5 1/2m N of Llandeilo, Carmarthenshire, Mid Wales
Welsh name: Abaty Talyllychau

Photographs copyright 2002 by Jeffrey L. Thomas

 

Below: general view of the abbey at Talley looking eastwards towards the remains of the crossing tower and the presbytery.

 

Set in beautiful hills, at the head of the Talley Lakes, the abbey at Talley is unique in Wales in being founded for the monastic order of the Premonstratensians, or White Canons. The cannons had a constitution and way of life based on Cistercian lines, even adopting the same white habit, but followed the Augustinian cannons in their undertaking of duties within the parish. The order was well supported in England at the end of the 12th century, and Henry II's chief justiciar, Ranulf de Glanville, was prominent among its patrons. It may have been this man who influenced Rhys ap Gruffydd, the Lord Rhys, in his choice of the White Canons for the new house which he founded at Talley in the late 1180s, a time of peace and concord between the Welsh prince and the English crown. The downfall of Ranulf soon afterwards may in turn had some bearing on the fact that no other Premonstratensian houses were ever founded in Wales, and that Talley was only poorly endowed.

 

 

The princely descendants of the Lord Rhys continued to support the abbey, and his great grandson, Rhys Fychan, was buried there in 1271. The endowments made through the years to the abbey included grants of land both near to Tally and further afield in Ceredigion, Gwent and the Gower, and the rents from the estates brought in much-needed income. Nevertheless, the monastery was never wealthy. Indeed, soon after its foundation, the cannons were involved in an extensive lawsuit against the abbot of the Cistercian house of Whitland, who evidently regarded Tally as a dangerous rival. This may have been the reason for the abandonment of the original ambitious building plan of the church.

 

Below: view from the middle of the nave west towards the modern entrance to the site.

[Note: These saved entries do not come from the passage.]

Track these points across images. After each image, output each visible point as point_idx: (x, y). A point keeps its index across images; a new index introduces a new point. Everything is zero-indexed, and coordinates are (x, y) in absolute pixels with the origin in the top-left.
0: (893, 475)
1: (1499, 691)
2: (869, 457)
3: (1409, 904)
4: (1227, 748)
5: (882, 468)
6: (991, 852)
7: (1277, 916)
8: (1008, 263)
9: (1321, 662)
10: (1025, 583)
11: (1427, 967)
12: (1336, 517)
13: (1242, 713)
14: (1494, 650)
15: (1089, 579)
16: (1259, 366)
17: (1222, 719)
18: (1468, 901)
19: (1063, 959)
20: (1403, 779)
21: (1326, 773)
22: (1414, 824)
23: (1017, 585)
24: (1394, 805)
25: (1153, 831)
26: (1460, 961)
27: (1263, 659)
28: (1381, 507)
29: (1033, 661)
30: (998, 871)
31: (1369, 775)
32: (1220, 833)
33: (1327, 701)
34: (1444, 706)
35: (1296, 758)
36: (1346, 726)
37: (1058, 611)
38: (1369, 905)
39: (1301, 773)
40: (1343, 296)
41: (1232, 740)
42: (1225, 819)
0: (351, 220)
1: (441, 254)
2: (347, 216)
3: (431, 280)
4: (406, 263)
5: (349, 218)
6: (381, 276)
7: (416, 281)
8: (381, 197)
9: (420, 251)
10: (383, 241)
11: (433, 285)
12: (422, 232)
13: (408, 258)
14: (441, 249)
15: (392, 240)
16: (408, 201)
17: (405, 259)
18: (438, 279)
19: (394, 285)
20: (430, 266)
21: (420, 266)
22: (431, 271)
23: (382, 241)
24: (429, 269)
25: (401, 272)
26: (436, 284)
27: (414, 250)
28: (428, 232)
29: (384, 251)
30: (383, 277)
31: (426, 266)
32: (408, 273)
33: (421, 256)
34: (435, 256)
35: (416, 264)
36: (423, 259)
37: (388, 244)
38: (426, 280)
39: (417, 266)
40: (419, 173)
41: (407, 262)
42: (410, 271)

The remoteness, which contributed to the relative poverty of the community, now adds to the peace which surrounds the abbey at its site at the head of the two lakes from which the village takes its name. Much of the monastic building has fallen and now only the abbey church, dedicated to the Blessed Virgin Mary and St John the Baptist, and part of the cloister remain. The modern entrance leads into the church from the west, but immediately below the entrance gate, the stone footings of walls on the right, and of three pairs of columns ahead belong to the church that was begun but never completed. In the event, only the eastern four bays of the nave and south aisle were actually built higher than foundation level, and of the planned north aisle, only the easternmost bay was built as a small room accessible from the north transept.

Below: view of the later church next to the ruins of Talley Abbey from the abbey nave.
Note the ruins of one of the nave's massive piers in the left foreground.

View from the north transept through a doorway which may have led to the cannons' cemetery (left),
and Stairs leading from the chapel (right).

     

Below: detailed view of the crossing tower at Talley Abbey. Upper passages that ran through the walls can be seen near the top.